In einem Application Server bist du im JEE Umfeld und damit im CDI (JSR-299). Der JSR-330 ist der globale JSR, welcher Annotations und Injection Mechanismen generell im Java-Umfeld beschreibt. Dieser ist sehr stark SpringDI und Guice geprägt, die 2 größten Vertreter der Java DI Schiene.

CDI hat einige Erweiterungen eben für den Bereich Enterprise Java und ist angepasst auf die Umgebung Application Server.
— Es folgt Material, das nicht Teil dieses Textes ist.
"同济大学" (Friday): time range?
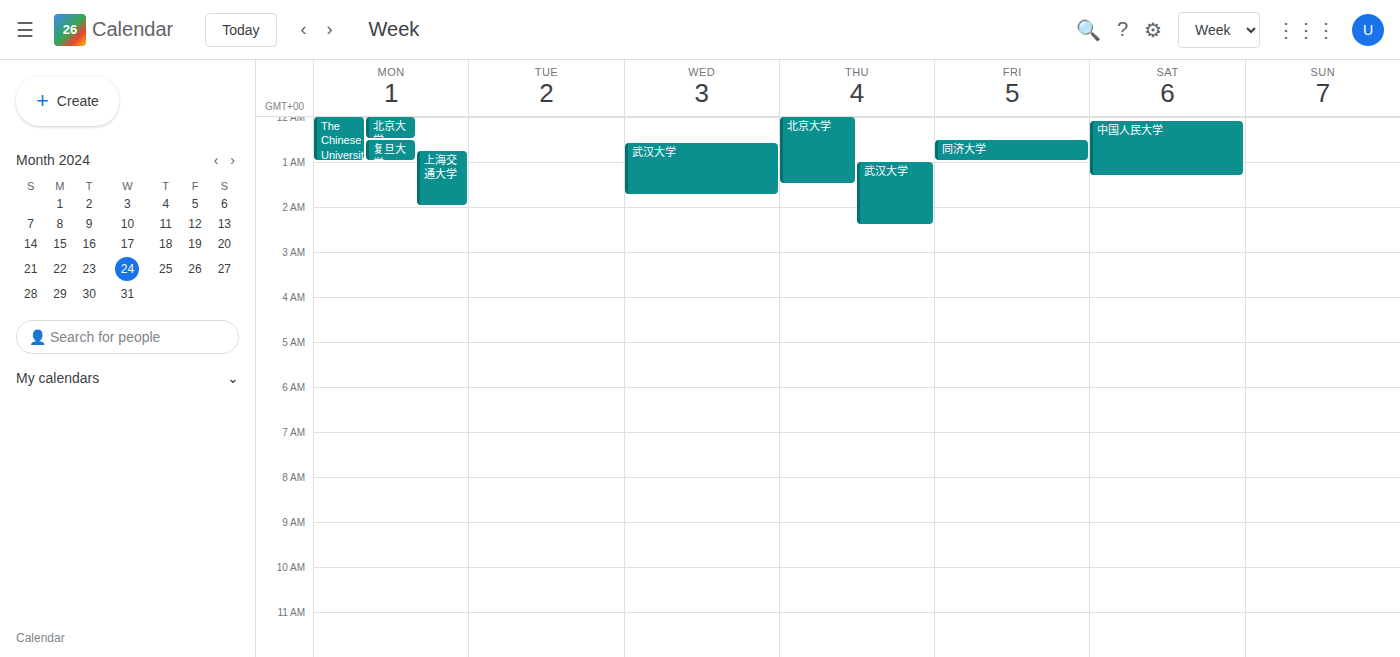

CDI kannst du dabei nicht AUCH mit Weld nutzen, sondern Weld ist die Referenzimplementierung der JSR-299 

Das die Nummer des JSR für CDI tiefer ist, liegt daran, dass die Idee schon länger zurück liegt. Mit dem JSR-330 kam dann aber die perfekte Basis für das Vorhaben. Immerhin ist dank oben genannten Frameworks der Entwicklungsstand sehr hoch (PS für JSR-330 ist Guice in Version 3.0 die Referenzimplementierung).


----------



## Raphalon (27. Okt 2011)

Danke für Eure Antworten. Habe noch an anderer Stelle gesucht und gefunden - was ich zunächst nicht verstand: wenn normale DI verwendet wird, wie kann man dann in einer xhtml auf die Bean zugreifen (z.B. mittels #{beanName.methode})? Normalerweise macht das der EL-Resolver von JSF und findet dann die Bean und Methode. In solch einem Fall macht die Annotation @Named aus einer Bean eine CDI-Bean. 
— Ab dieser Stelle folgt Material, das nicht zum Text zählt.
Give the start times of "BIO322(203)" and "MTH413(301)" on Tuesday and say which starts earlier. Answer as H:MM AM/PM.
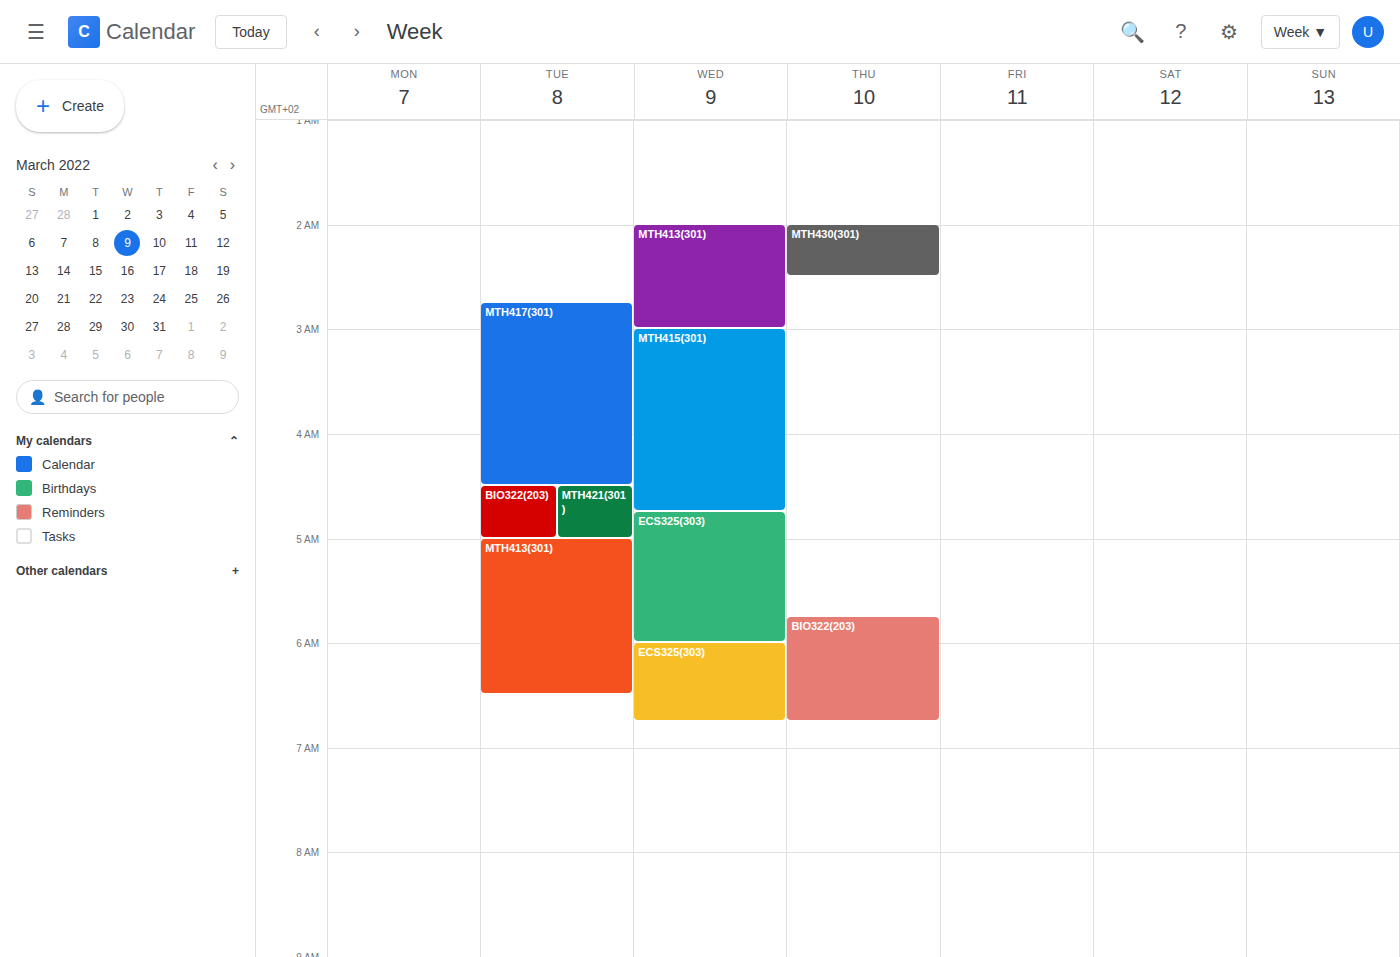
"BIO322(203)" 4:30 AM; "MTH413(301)" 5:00 AM.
Wenn aber nun Spring verwendet wird, handelt es sich um JSR-330, also "normale" DI. Damit nun dennoch mittels EL aus einer xhtml - Seite auf die Bean zugegriffen werden kann, muß mittels Spring-Konfiguration sichergestellt werden, daß JSF die Beans nicht mehr selbst auflöst, sondern dies Spring überläßt. Dann werden Beans über den ApplicationContext von Spring aufgelöst und nur noch dann von JSF, wenn die Spring-Auflösung erfolglos war.


----------



## Nogothrim (27. Okt 2011)

eine CDI Bean ist auch ohne @Named eine CDI Bean, sie lässt sich nur erst mit @Named per EL ansprechen


----------